J’ai été pour la 2e option. Comme ça tout était clair, logique, satisfaisant, l’incident a été balayé comme étant un simple accident non-responsabilisant, et la belle-mère en fut quitte pour se procurer des pins en métal pour quelques sous.

Même si, aujourd’hui, je continue encore et toujours de me battre sans relâche pour clairer mon nom lorsque je suis accusé à tort, j’ai appris une leçon importante cette nuit-là il y a 20 ans. Il y a des moments dans la vie où il faut savoir prévoir les conséquences de la vérité, et peser le pour et le contre avant de voir si ça vaut vraiment la peine de se battre pour. Dans ce cas-ci, les circonstances faisaient que j’aurais eu zéro crédibilité en le niant, faisant de moi une personne louche de qui se méfier dans l’avenir. De l’autre côté, en prenant le blâme, j’avais juste droit à un « C’pas d’ta faute, c’est des choses qui arrivent », qui non seulement réglait automatiquement le conflit, ma réputation s’en trouvait même honorée.

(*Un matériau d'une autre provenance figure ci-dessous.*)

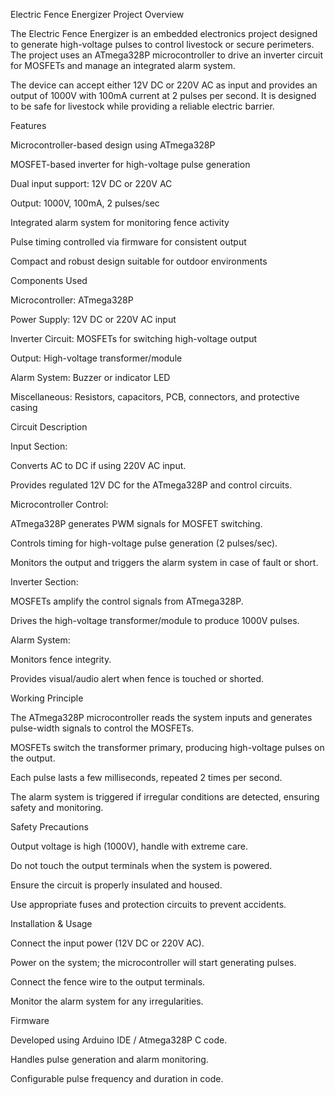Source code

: Electric Fence Energizer
Project Overview

The Electric Fence Energizer is an embedded electronics project designed to generate high-voltage pulses to control livestock or secure perimeters. The project uses an ATmega328P microcontroller to drive an inverter circuit for MOSFETs and manage an integrated alarm system.

The device can accept either 12V DC or 220V AC as input and provides an output of 1000V with 100mA current at 2 pulses per second. It is designed to be safe for livestock while providing a reliable electric barrier.

Features

Microcontroller-based design using ATmega328P

MOSFET-based inverter for high-voltage pulse generation

Dual input support: 12V DC or 220V AC

Output: 1000V, 100mA, 2 pulses/sec

Integrated alarm system for monitoring fence activity

Pulse timing controlled via firmware for consistent output

Compact and robust design suitable for outdoor environments

Components Used

Microcontroller: ATmega328P

Power Supply: 12V DC or 220V AC input

Inverter Circuit: MOSFETs for switching high-voltage output

Output: High-voltage transformer/module

Alarm System: Buzzer or indicator LED

Miscellaneous: Resistors, capacitors, PCB, connectors, and protective casing

Circuit Description

Input Section:

Converts AC to DC if using 220V AC input.

Provides regulated 12V DC for the ATmega328P and control circuits.

Microcontroller Control:

ATmega328P generates PWM signals for MOSFET switching.

Controls timing for high-voltage pulse generation (2 pulses/sec).

Monitors the output and triggers the alarm system in case of fault or short.

Inverter Section:

MOSFETs amplify the control signals from ATmega328P.

Drives the high-voltage transformer/module to produce 1000V pulses.

Alarm System:

Monitors fence integrity.

Provides visual/audio alert when fence is touched or shorted.

Working Principle

The ATmega328P microcontroller reads the system inputs and generates pulse-width signals to control the MOSFETs.

MOSFETs switch the transformer primary, producing high-voltage pulses on the output.

Each pulse lasts a few milliseconds, repeated 2 times per second.

The alarm system is triggered if irregular conditions are detected, ensuring safety and monitoring.

Safety Precautions

Output voltage is high (1000V), handle with extreme care.

Do not touch the output terminals when the system is powered.

Ensure the circuit is properly insulated and housed.

Use appropriate fuses and protection circuits to prevent accidents.

Installation & Usage

Connect the input power (12V DC or 220V AC).

Power on the system; the microcontroller will start generating pulses.

Connect the fence wire to the output terminals.

Monitor the alarm system for any irregularities.

Firmware

Developed using Arduino IDE / Atmega328P C code.

Handles pulse generation and alarm monitoring.

Configurable pulse frequency and duration in code.
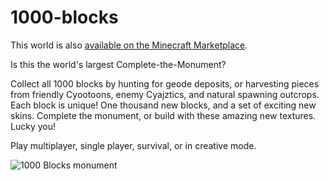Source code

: # 1000-blocks

This world is also [available on the Minecraft Marketplace](https://www.minecraft.net/en-us/marketplace/pdp?id=82332a02-03b6-4916-a0d1-b95ce0334443).

Is this the world's largest Complete-the-Monument?

Collect all 1000 blocks by hunting for geode deposits, or harvesting pieces from friendly Cyootoons, enemy Cyajztics, and natural spawning outcrops. Each block is unique! One thousand new blocks, and a set of exciting new skins. Complete the monument, or build with these amazing new textures. Lucky you!

Play multiplayer, single player, survival, or in creative mode.

![1000 Blocks monument](https://xforgeassets001.xboxlive.com/pf-namespace-b63a0803d3653643/7746f5bd-8296-4151-9946-b66c17add4cb/TWF_1000Blocks_Thumbnail.jpg)
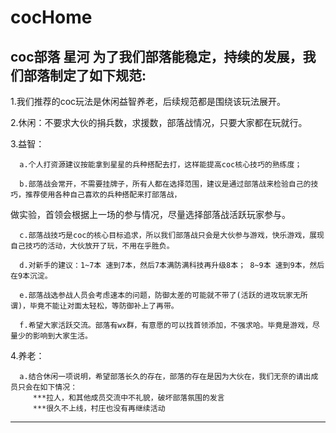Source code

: # cocHome
coc部落 星河
为了我们部落能稳定，持续的发展，我们部落制定了如下规范:
----------------------------------------------------------------------------------------------------------
1.我们推荐的coc玩法是休闲益智养老，后续规范都是围绕该玩法展开。

2.休闲：不要求大伙的捐兵数，求援数，部落战情况，只要大家都在玩就行。

3.益智：

      a.个人打资源建议按能拿到星星的兵种搭配去打，这样能提高coc核心技巧的熟练度；
      
      b.部落战会常开，不需要挂牌子，所有人都在选择范围，建议是通过部落战来检验自己的技巧，推荐使用各种自己喜欢的兵种搭配来打部落战，
做实验，首领会根据上一场的参与情况，尽量选择部落战活跃玩家参与。
      
      c.部落战技巧是coc的核心目标追求，所以我们部落战只会是大伙参与游戏，快乐游戏，展现自己技巧的活动，大伙放开了玩，不用在乎胜负。
      
      d.对新手的建议：1~7本 速到7本，然后7本满防满科技再升级8本； 8~9本 速到9本，然后在9本沉淀。
      
      e.部落战选参战人员会考虑速本的问题，防御太差的可能就不带了(活跃的进攻玩家无所谓)，毕竟不能让对面太轻松，等防御补上了再带。    
      
      f.希望大家活跃交流。部落有wx群，有意愿的可以找首领添加，不强求哈。毕竟是游戏，尽量少的影响到大家生活。

4.养老：
      
      a.结合休闲一项说明，希望部落长久的存在，部落的存在是因为大伙在，我们无奈的请出成员只会在如下情况：
         ***拉人，和其他成员交流中不礼貌，破坏部落氛围的发言  
         ***很久不上线，村庄也没有再继续活动
----------------------------------------------------------------------------------------------------------
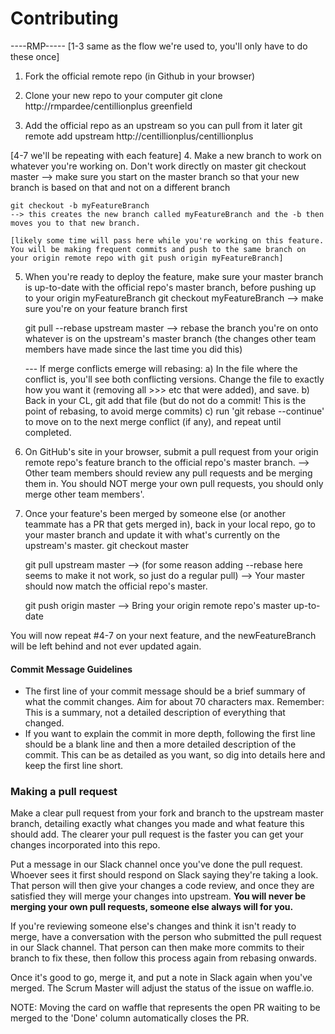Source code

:# Contributing

----RMP-----
[1-3 same as the flow we're used to, you'll only have to do these once]
1. Fork the official remote repo 
    (in Github in your browser)

2. Clone your new repo to your computer 
    git clone http://rmpardee/centillionplus greenfield

3. Add the official repo as an upstream so you can pull from it later
    git remote add upstream http://centillionplus/centillionplus


[4-7 we'll be repeating with each feature]
4. Make a new branch to work on whatever you're working on. Don't work directly on master
    git checkout master
    --> make sure you start on the master branch so that your new branch is based on that and not on a different branch
    
    git checkout -b myFeatureBranch
    --> this creates the new branch called myFeatureBranch and the -b then moves you to that new branch.

    [likely some time will pass here while you're working on this feature. You will be making frequent commits and push to the same branch on your origin remote repo with git push origin myFeatureBranch]

5. When you're ready to deploy the feature, make sure your master branch is up-to-date with the official repo's master branch, before pushing up to your origin myFeatureBranch
    git checkout myFeatureBranch
    --> make sure you're on your feature branch first

    git pull --rebase upstream master
    --> rebase the branch you're on onto whatever is on the upstream's master branch (the changes other team members have made since the last time you did this)

    --- If merge conflicts emerge will rebasing:
    a) In the file where the conflict is, you'll see both conflicting versions. Change the file to exactly how you want it (removing all >>> etc that were added), and save.
    b) Back in your CL, git add that file (but do not do a commit! This is the point of rebasing, to avoid merge commits)
    c) run 'git rebase --continue' to move on to the next merge conflict (if any), and repeat until completed.

6. On GitHub's site in your browser, submit a pull request from your origin remote repo's feature branch to the official repo's master branch.
--> Other team members should review any pull requests and be merging them in. You should NOT merge your own pull requests, you should only merge other team members'.

7. Once your feature's been merged by someone else (or another teammate has a PR that gets merged in), back in your local repo, go to your master branch and update it with what's currently on the upstream's master.
    git checkout master

    git pull upstream master
    --> (for some reason adding --rebase here seems to make it not work, so just do a regular pull)
    --> Your master should now match the official repo's master. 

    git push origin master
    --> Bring your origin remote repo's master up-to-date

  You will now repeat #4-7 on your next feature, and the newFeatureBranch will be left behind and not ever updated again.


#### Commit Message Guidelines

- The first line of your commit message should be a brief summary of what the
  commit changes. Aim for about 70 characters max. Remember: This is a summary,
  not a detailed description of everything that changed.
- If you want to explain the commit in more depth, following the first line should
  be a blank line and then a more detailed description of the commit. This can be
  as detailed as you want, so dig into details here and keep the first line short.


### Making a pull request

Make a clear pull request from your fork and branch to the upstream master
branch, detailing exactly what changes you made and what feature this
should add. The clearer your pull request is the faster you can get
your changes incorporated into this repo.

Put a message in our Slack channel once you've done the pull request. Whoever sees it first should respond on Slack saying they're taking a look. That person will then give your changes a code review, and once they are satisfied they will merge your changes into upstream. **You will never be merging your own pull requests, someone else always will for you.**

If you're reviewing someone else's changes and think it isn't ready to merge, have a conversation with the person who submitted the pull request in our Slack channel. That person can then make more commits to their branch to fix these, then follow this process again from rebasing onwards.

Once it's good to go, merge it, and put a note in Slack again when you've merged. The Scrum Master will adjust the status of the issue on waffle.io.

NOTE: Moving the card on waffle that represents the open PR waiting to be merged to the 'Done' column automatically closes the PR.



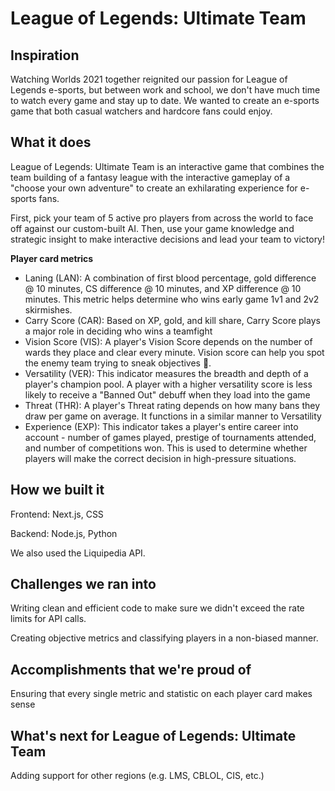 # League of Legends: Ultimate Team

## Inspiration
Watching Worlds 2021 together reignited our passion for League of Legends e-sports, but between work and school, we don't have much time to watch every game and stay up to date. We wanted to create an e-sports game that both casual watchers and hardcore fans could enjoy.

## What it does
League of Legends: Ultimate Team is an interactive game that combines the team building of a fantasy league with the interactive gameplay of a "choose your own adventure" to create an exhilarating experience for e-sports fans.

First, pick your team of 5 active pro players from across the world to face off against our custom-built AI. Then, use your game knowledge and strategic insight to make interactive decisions and lead your team to victory!

**Player card metrics**
- Laning (LAN): A combination of first blood percentage, gold difference @ 10 minutes, CS difference @ 10 minutes, and XP difference @ 10 minutes. This metric helps determine who wins early game 1v1 and 2v2 skirmishes.
- Carry Score (CAR): Based on XP, gold, and kill share, Carry Score plays a major role in deciding who wins a teamfight
- Vision Score (VIS): A player's Vision Score depends on the number of wards they place and clear every minute. Vision score can help you spot the enemy team trying to sneak objectives 👀.
- Versatility (VER): This indicator measures the breadth and depth of a player's champion pool. A player with a higher versatility score is less likely to receive a "Banned Out" debuff when they load into the game
- Threat (THR): A player's Threat rating depends on how many bans they draw per game on average. It functions in a similar manner to Versatility
- Experience (EXP): This indicator takes a player's entire career into account - number of games played, prestige of tournaments attended, and number of competitions won. This is used to determine whether players will make the correct decision in high-pressure situations.

## How we built it
Frontend: Next.js, CSS

Backend: Node.js, Python

We also used the Liquipedia API.

## Challenges we ran into
Writing clean and efficient code to make sure we didn't exceed the rate limits for API calls.

Creating objective metrics and classifying players in a non-biased manner.

## Accomplishments that we're proud of
Ensuring that every single metric and statistic on each player card makes sense 

## What's next for League of Legends: Ultimate Team
Adding support for other regions (e.g. LMS, CBLOL, CIS, etc.)
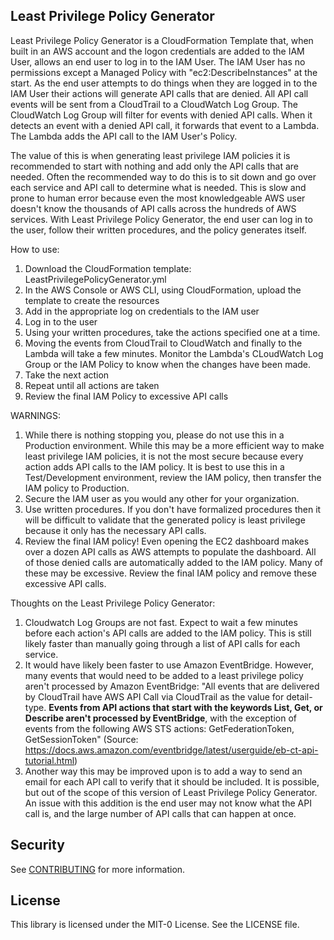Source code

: ## Least Privilege Policy Generator

Least Privilege Policy Generator is a CloudFormation Template that, when built in an AWS account and the logon credentials are added to the IAM User, allows an end user to log in to the IAM User. The IAM User has no permissions except a Managed Policy with "ec2:DescribeInstances" at the start. As the end user attempts to do things when they are logged in to the IAM User their actions will generate API calls that are denied. All API call events will be sent from a CloudTrail to a CloudWatch Log Group. The CloudWatch Log Group will filter for events with denied API calls. When it detects an event with a denied API call, it forwards that event to a Lambda. The Lambda adds the API call to the IAM User's Policy.

The value of this is when generating least privilege IAM policies it is recommended to start with nothing and add only the API calls that are needed. Often the recommended way to do this is to sit down and go over each service and API call to determine what is needed. This is slow and prone to human error because even the most knowledgeable AWS user doesn't know the thousands of API calls across the hundreds of AWS services. With Least Privilege Policy Generator, the end user can log in to the user, follow their written procedures, and the policy generates itself.

How to use:
1. Download the CloudFormation template: LeastPrivilegePolicyGenerator.yml
2. In the AWS Console or AWS CLI, using CloudFormation, upload the template to create the resources
3. Add in the appropriate log on credentials to the IAM user
4. Log in to the user
5. Using your written procedures, take the actions specified one at a time.
6. Moving the events from CloudTrail to CloudWatch and finally to the Lambda will take a few minutes. Monitor the Lambda's CLoudWatch Log Group or the IAM Policy to know when the changes have been made.
7. Take the next action
8. Repeat until all actions are taken
9. Review the final IAM Policy to excessive API calls

WARNINGS:
1. While there is nothing stopping you, please do not use this in a Production environment. While this may be a more efficient way to make least privilege IAM policies, it is not the most secure because every action adds API calls to the IAM policy. It is best to use this in a Test/Development environment, review the IAM policy, then transfer the IAM policy to Production.
2. Secure the IAM user as you would any other for your organization.
3. Use written procedures. If you don't have formalized procedures then it will be difficult to validate that the generated policy is least privilege because it only has the necessary API calls.
4. Review the final IAM policy! Even opening the EC2 dashboard makes over a dozen API calls as AWS attempts to populate the dashboard. All of those denied calls are automatically added to the IAM policy. Many of these may be excessive. Review the final IAM policy and remove these excessive API calls.

Thoughts on the Least Privilege Policy Generator:
1. Cloudwatch Log Groups are not fast. Expect to wait a few minutes before each action's API calls are added to the IAM policy. This is still likely faster than manually going through a list of API calls for each service.
2. It would have likely been faster to use Amazon EventBridge. However, many events that would need to be added to a least privilege policy aren't processed by Amazon EventBridge: "All events that are delivered by CloudTrail have AWS API Call via CloudTrail as the value for detail-type. **Events from API actions that start with the keywords List, Get, or Describe aren't processed by EventBridge**, with the exception of events from the following AWS STS actions: GetFederationToken, GetSessionToken" (Source: https://docs.aws.amazon.com/eventbridge/latest/userguide/eb-ct-api-tutorial.html)
3. Another way this may be improved upon is to add a way to send an email for each API call to verify that it should be included. It is possible, but out of the scope of this version of Least Privilege Policy Generator. An issue with this addition is the end user may not know what the API call is, and the large number of API calls that can happen at once.

## Security

See [CONTRIBUTING](CONTRIBUTING.md#security-issue-notifications) for more information.

## License

This library is licensed under the MIT-0 License. See the LICENSE file.

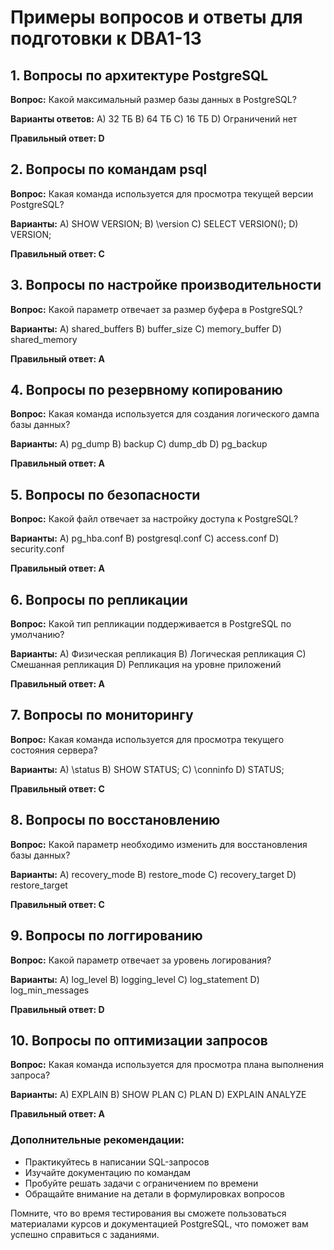 # Примеры вопросов и ответы для подготовки к DBA1-13

## 1. Вопросы по архитектуре PostgreSQL

**Вопрос:** Какой максимальный размер базы данных в PostgreSQL?

**Варианты ответов:**
A) 32 ТБ
B) 64 ТБ
C) 16 ТБ
D) Ограничений нет

**Правильный ответ: D**

## 2. Вопросы по командам psql

**Вопрос:** Какая команда используется для просмотра текущей версии PostgreSQL?

**Варианты:**
A) SHOW VERSION;
B) \version
C) SELECT VERSION();
D) VERSION;

**Правильный ответ: C**

## 3. Вопросы по настройке производительности

**Вопрос:** Какой параметр отвечает за размер буфера в PostgreSQL?

**Варианты:**
A) shared_buffers
B) buffer_size
C) memory_buffer
D) shared_memory

**Правильный ответ: A**

## 4. Вопросы по резервному копированию

**Вопрос:** Какая команда используется для создания логического дампа базы данных?

**Варианты:**
A) pg_dump
B) backup
C) dump_db
D) pg_backup

**Правильный ответ: A**

## 5. Вопросы по безопасности

**Вопрос:** Какой файл отвечает за настройку доступа к PostgreSQL?

**Варианты:**
A) pg_hba.conf
B) postgresql.conf
C) access.conf
D) security.conf

**Правильный ответ: A**

## 6. Вопросы по репликации

**Вопрос:** Какой тип репликации поддерживается в PostgreSQL по умолчанию?

**Варианты:**
A) Физическая репликация
B) Логическая репликация
C) Смешанная репликация
D) Репликация на уровне приложений

**Правильный ответ: A**

## 7. Вопросы по мониторингу

**Вопрос:** Какая команда используется для просмотра текущего состояния сервера?

**Варианты:**
A) \status
B) SHOW STATUS;
C) \conninfo
D) STATUS;

**Правильный ответ: C**

## 8. Вопросы по восстановлению

**Вопрос:** Какой параметр необходимо изменить для восстановления базы данных?

**Варианты:**
A) recovery_mode
B) restore_mode
C) recovery_target
D) restore_target

**Правильный ответ: C**

## 9. Вопросы по логгированию

**Вопрос:** Какой параметр отвечает за уровень логирования?

**Варианты:**
A) log_level
B) logging_level
C) log_statement
D) log_min_messages

**Правильный ответ: D**

## 10. Вопросы по оптимизации запросов

**Вопрос:** Какая команда используется для просмотра плана выполнения запроса?

**Варианты:**
A) EXPLAIN
B) SHOW PLAN
C) PLAN
D) EXPLAIN ANALYZE

**Правильный ответ: A**

### Дополнительные рекомендации:
- Практикуйтесь в написании SQL-запросов
- Изучайте документацию по командам
- Пробуйте решать задачи с ограничением по времени
- Обращайте внимание на детали в формулировках вопросов

Помните, что во время тестирования вы сможете пользоваться материалами курсов и документацией PostgreSQL, что поможет вам успешно справиться с заданиями.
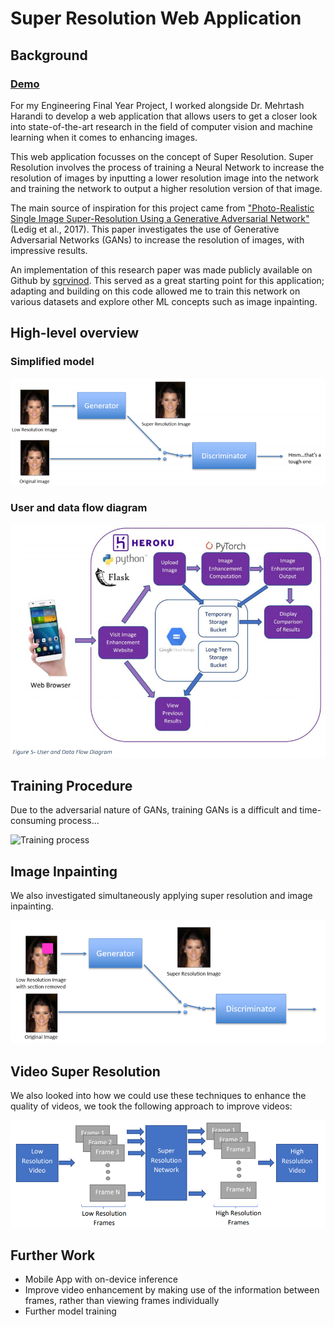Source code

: # Super Resolution Web Application
## Background
### [Demo](http://super-res.herokuapp.com/)

For my Engineering Final Year Project, I worked alongside Dr. Mehrtash Harandi to develop a web application that allows users to get a closer look into state-of-the-art research in the field of computer vision and machine learning when it comes to enhancing images.

This web application focusses on the concept of Super Resolution. Super Resolution involves the process of training a Neural Network to increase the resolution of images by inputting a lower resolution image into the network and training the network to output a higher resolution version of that image.

The main source of inspiration for this project came from ["Photo-Realistic Single Image Super-Resolution Using a Generative Adversarial Network"](https://arxiv.org/pdf/1609.04802.pdf) (Ledig et al., 2017). This paper investigates the use of Generative Adversarial Networks (GANs) to increase the resolution of images, with impressive results.

An implementation of this research paper was made publicly available on Github by [sgrvinod](https://github.com/sgrvinod/a-PyTorch-Tutorial-to-Super-Resolution). This served as a great starting point for this application; adapting and building on this code allowed me to train this network on various datasets and explore other ML concepts such as image inpainting.

## High-level overview
### Simplified model

![Simplified model](/assets/GAN_training.png?raw=true "Title")

### User and data flow diagram

![User and data flow diagram](/assets/user_flow.png?raw=true "Title")

## Training Procedure
Due to the adversarial nature of GANs, training GANs is a difficult and time-consuming process...

![Training process](/assets/training_vid.gif?raw=true "Title")

## Image Inpainting
We also investigated simultaneously applying super resolution and image inpainting.

![Image inpainting](/assets/GAN_inpainting.png?raw=true "Title")


## Video Super Resolution
We also looked into how we could use these techniques to enhance the quality of videos, we took the following approach to improve videos:

![Video super resolution](/assets/video_super_res.png?raw=true "Title")

## Further Work
- Mobile App with on-device inference
- Improve video enhancement by making use of the information between frames, rather than viewing frames individually
- Further model training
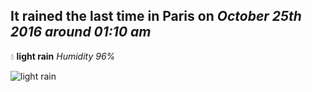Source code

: ## It rained the last time in Paris on *October 25th 2016 around 01:10 am*
💧  **light rain** *Humidity 96%*

![light rain](http://openweathermap.org/img/w/10n.png)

C’est facile de dire La vérité c’est la vérité pis faut toujours la dire parce que faut en assumer les conséquences pis c’est ça qui est ça, pis point final , parce que appliquer aveuglément cette règle en toutes circonstances ne demande aucun effort de réflexion. Mais dans la réalité, même en admettant que le mensonge a des conséquences plus néfastes que la vérité dans 99% des cas, il reste quand même 1% où c’est le contraire.

Le gros défi là-dedans, c’est d’avoir l’intelligence de savoir faire la différence.